Document:
— begin —

Congressional probe to say if Fort Hood shooting was terror
As pressure builds on the Obama administration and law enforcement authorities to break their silence on the Nov. 5 shootings at the Ford Hood base, Senator Joe Lieberman, an independent who heads the Senate’s Homeland Security Committee, announced he was launching a congressional investigation to find out whether the attack which claimed 13 lives and injured 30 was preventable. Army commanders will be asked to explain how for two years they missed warning signs that army psychiatrist Maj. Nidal Malik Hasan had turned to radical Islam.
Witnesses described him as calmly shooting more than 100 rounds at his comrades, some already lying wounded on the floor.
Lieberman, the first high-ranking US lawmaker to speak out on the tragedy, said to the media Sunday night, Nov. 8: “We don’t know enough to say now, but there are very, very strong warning signs here that Dr. Hasan has become an Islamist extremist and therefore this was a terrorist act.” Indirectly criticizing official silence, the senator said that if the news reports were true, “the murder of these 13 people was… the most destructive terrorist act committed on American soil since 9/11.”
He also called on the Pentagon to conduct an independent inquiry.

— end —

Task requirements:
• a. For each statement, say yes or no as to whether the Fort Hood article agrees with it, and quote the article's deciding words. (i) Lieberman heads the Senate's Homeland Security Committee. (ii) The attack injured 13 people. (iii) Lieberman asked the Pentagon to carry out an independent inquiry.
• b. According to the Fort Hood article, how many rounds did witnesses say Hasan fired at his comrades?
• c. From the Fort Hood article, set down the passage that opens with the words containing "Congressional probe to" and closes with "to radical Islam.".

(Records excerpted from a collection)

— begin —

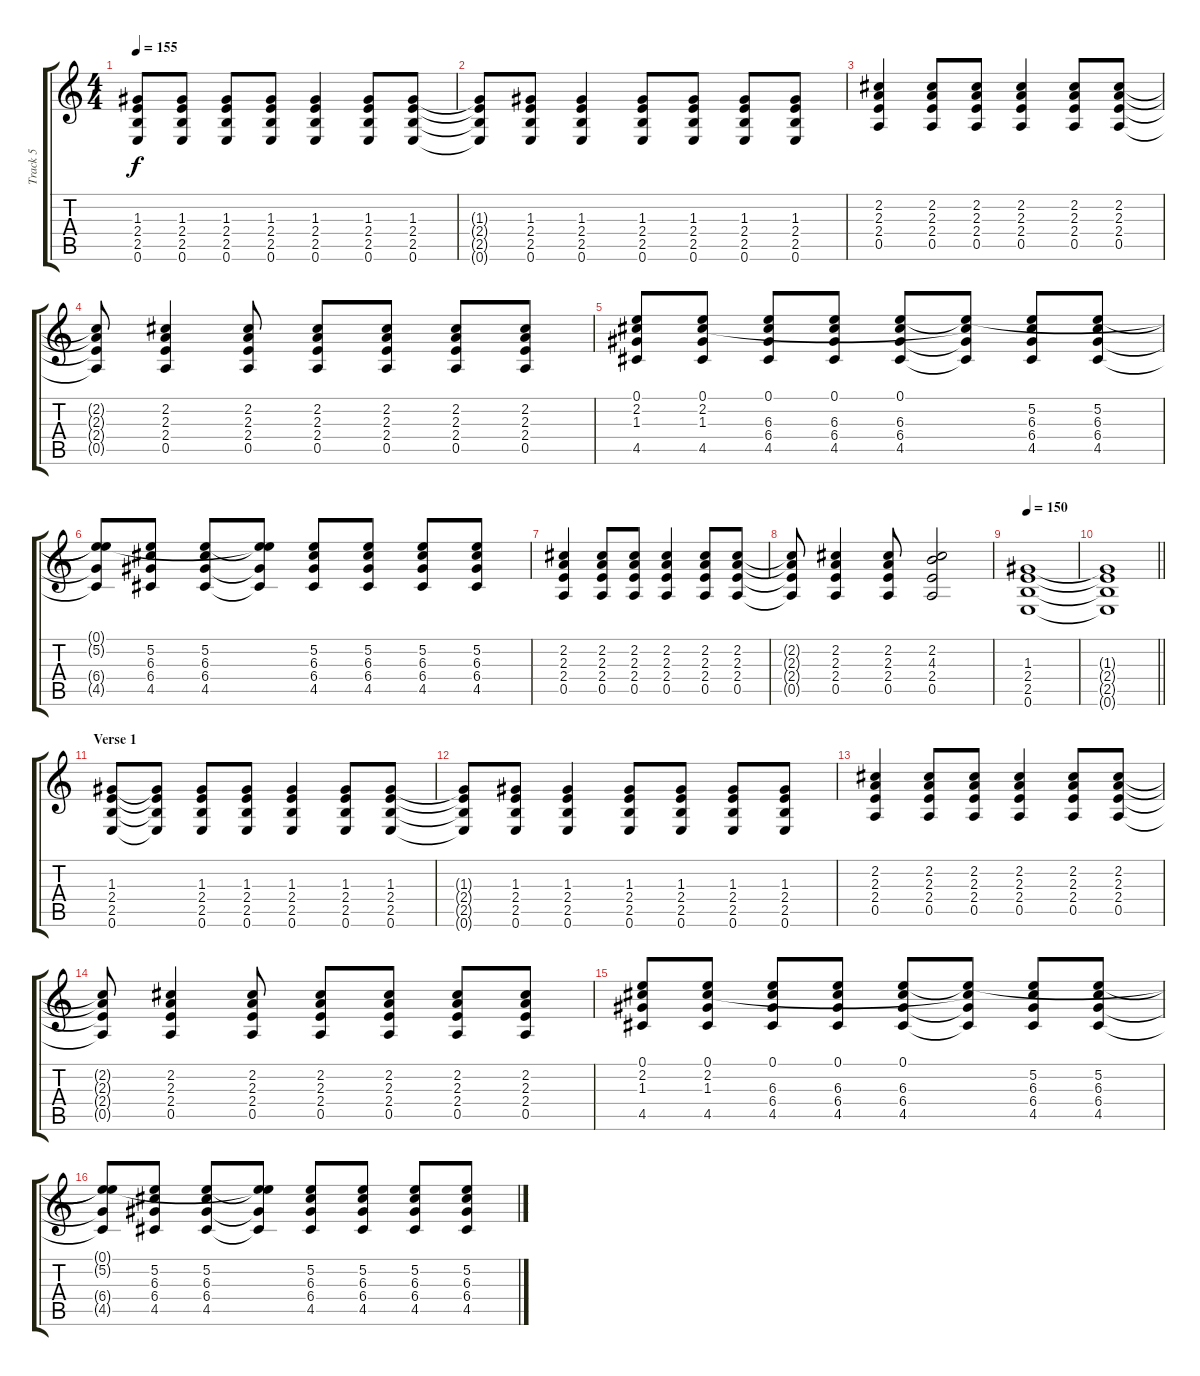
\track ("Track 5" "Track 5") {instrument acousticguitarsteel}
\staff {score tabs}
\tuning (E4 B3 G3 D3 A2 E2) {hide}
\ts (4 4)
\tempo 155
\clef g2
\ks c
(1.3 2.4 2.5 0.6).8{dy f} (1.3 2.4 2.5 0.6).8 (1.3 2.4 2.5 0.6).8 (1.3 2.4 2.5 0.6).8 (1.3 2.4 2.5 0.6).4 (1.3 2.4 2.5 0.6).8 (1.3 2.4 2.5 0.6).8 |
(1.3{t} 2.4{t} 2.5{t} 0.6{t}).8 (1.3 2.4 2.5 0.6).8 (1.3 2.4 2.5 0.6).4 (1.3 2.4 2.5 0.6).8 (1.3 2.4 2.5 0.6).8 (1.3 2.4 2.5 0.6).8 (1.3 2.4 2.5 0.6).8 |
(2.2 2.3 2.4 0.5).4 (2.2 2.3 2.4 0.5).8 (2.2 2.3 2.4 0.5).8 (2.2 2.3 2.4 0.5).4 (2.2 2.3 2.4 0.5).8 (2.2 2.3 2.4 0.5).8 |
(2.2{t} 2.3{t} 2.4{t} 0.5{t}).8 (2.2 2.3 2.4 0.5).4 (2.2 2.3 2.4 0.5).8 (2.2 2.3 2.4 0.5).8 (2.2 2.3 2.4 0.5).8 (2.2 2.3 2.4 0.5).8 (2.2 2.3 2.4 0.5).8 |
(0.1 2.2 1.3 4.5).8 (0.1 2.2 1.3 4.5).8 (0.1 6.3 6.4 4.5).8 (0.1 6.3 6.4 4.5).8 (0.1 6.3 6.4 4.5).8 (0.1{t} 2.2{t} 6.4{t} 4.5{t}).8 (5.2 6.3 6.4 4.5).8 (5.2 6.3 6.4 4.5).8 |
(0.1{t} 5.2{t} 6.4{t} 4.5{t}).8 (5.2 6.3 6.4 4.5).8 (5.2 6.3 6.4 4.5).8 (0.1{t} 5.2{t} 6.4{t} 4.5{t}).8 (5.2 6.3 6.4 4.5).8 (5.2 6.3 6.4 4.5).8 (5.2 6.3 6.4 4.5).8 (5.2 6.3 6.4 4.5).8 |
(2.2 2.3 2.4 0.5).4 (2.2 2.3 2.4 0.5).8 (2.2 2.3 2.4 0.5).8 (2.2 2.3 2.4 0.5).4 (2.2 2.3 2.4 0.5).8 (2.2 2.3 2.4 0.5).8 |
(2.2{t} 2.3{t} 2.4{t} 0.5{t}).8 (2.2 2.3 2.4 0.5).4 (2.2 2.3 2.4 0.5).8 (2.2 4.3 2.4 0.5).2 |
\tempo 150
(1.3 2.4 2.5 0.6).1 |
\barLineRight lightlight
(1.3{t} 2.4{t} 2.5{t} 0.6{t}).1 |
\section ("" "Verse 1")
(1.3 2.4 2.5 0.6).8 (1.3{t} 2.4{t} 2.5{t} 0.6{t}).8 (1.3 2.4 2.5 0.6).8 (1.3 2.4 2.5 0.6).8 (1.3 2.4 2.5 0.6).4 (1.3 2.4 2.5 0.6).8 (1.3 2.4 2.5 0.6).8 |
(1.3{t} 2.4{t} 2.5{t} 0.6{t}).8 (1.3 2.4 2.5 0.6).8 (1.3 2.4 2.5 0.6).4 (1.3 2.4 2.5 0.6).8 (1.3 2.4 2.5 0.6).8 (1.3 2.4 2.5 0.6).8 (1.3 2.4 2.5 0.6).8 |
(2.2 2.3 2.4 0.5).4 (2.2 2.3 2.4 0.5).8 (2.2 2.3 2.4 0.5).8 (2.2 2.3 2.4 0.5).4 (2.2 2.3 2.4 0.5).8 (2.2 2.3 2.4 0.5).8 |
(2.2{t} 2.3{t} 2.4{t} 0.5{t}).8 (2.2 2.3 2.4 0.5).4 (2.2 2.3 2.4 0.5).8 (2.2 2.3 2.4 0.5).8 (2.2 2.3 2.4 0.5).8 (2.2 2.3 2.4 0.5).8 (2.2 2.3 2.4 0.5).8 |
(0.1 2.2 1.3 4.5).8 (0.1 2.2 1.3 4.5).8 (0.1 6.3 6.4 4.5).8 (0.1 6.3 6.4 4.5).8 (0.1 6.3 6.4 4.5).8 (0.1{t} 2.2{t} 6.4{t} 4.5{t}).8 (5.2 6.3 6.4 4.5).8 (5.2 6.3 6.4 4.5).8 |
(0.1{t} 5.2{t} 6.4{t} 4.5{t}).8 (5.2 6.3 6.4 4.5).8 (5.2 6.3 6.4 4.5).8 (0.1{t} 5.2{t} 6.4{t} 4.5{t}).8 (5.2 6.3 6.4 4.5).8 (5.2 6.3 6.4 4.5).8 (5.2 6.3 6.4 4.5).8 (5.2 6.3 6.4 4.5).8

— end —

Answer list:
• a.
(i) Yes: "Senator Joe Lieberman, an independent who heads the Senate’s Homeland Security Committee"
(ii) No: "the attack which claimed 13 lives and injured 30"
(iii) Yes: "He also called on the Pentagon to conduct an independent inquiry."

• b. More than 100 rounds.

• c.
Congressional probe to say if Fort Hood shooting was terror
As pressure builds on the Obama administration and law enforcement authorities to break their silence on the Nov. 5 shootings at the Ford Hood base, Senator Joe Lieberman, an independent who heads the Senate’s Homeland Security Committee, announced he was launching a congressional investigation to find out whether the attack which claimed 13 lives and injured 30 was preventable. Army commanders will be asked to explain how for two years they missed warning signs that army psychiatrist Maj. Nidal Malik Hasan had turned to radical Islam.